_JOB ITEM_
Copy out the lines running from the line with "This repo contains" up to and including the line with "# COMP 610 Project 1 Description", keeping every character unchanged.

_DATASET ENTRIES_
□ □ □

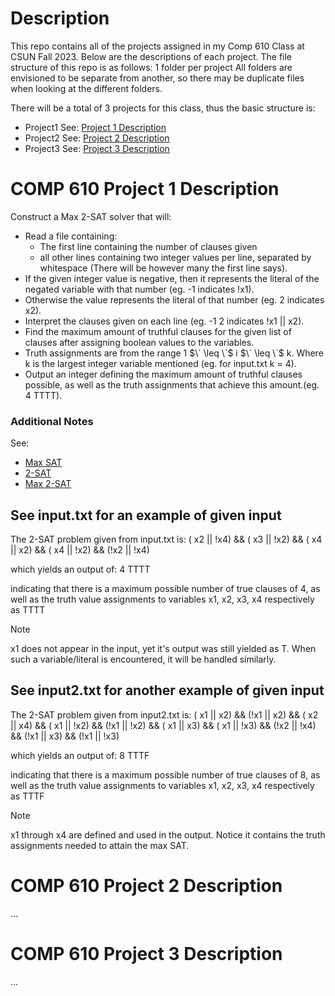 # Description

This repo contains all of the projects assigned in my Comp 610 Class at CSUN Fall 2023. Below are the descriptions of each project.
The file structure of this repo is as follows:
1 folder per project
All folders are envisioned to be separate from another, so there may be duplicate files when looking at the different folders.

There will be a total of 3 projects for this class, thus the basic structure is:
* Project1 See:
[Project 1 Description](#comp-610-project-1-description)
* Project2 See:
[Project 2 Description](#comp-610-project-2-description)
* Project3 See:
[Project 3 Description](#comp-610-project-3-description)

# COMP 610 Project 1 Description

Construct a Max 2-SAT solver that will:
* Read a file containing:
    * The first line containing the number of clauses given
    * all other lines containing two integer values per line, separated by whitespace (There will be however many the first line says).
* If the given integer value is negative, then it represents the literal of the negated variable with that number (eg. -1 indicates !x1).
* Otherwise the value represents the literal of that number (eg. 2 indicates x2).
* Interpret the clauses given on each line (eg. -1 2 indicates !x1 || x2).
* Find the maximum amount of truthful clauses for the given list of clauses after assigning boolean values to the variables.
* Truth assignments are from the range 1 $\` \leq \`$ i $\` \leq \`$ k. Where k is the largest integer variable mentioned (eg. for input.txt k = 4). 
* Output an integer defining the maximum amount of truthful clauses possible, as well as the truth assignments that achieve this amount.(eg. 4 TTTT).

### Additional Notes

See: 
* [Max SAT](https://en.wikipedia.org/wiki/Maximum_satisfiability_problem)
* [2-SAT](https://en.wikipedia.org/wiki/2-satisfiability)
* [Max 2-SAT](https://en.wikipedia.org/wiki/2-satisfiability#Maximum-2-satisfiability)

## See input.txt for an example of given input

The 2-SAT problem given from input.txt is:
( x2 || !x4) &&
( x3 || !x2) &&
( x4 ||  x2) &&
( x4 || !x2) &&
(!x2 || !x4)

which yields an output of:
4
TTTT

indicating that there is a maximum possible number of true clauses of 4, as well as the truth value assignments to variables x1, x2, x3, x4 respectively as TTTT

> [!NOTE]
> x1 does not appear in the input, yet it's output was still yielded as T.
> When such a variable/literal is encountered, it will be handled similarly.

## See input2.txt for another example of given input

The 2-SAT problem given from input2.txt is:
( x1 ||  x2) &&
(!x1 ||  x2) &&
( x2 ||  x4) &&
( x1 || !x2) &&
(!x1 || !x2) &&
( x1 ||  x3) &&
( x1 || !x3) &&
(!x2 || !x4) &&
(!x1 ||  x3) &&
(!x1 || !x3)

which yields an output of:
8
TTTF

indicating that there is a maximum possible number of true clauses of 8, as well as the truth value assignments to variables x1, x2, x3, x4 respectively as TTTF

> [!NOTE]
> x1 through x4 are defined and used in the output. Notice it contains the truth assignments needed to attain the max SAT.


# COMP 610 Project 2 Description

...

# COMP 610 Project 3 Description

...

□ □ □

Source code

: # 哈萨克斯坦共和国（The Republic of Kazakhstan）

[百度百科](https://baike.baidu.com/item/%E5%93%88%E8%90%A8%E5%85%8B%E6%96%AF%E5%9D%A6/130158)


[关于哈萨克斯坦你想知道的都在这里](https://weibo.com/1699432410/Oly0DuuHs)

□ □ □

_RESULT_
This repo contains all of the projects assigned in my Comp 610 Class at CSUN Fall 2023. Below are the descriptions of each project.
The file structure of this repo is as follows:
1 folder per project
All folders are envisioned to be separate from another, so there may be duplicate files when looking at the different folders.

There will be a total of 3 projects for this class, thus the basic structure is:
* Project1 See:
[Project 1 Description](#comp-610-project-1-description)
* Project2 See:
[Project 2 Description](#comp-610-project-2-description)
* Project3 See:
[Project 3 Description](#comp-610-project-3-description)

# COMP 610 Project 1 Description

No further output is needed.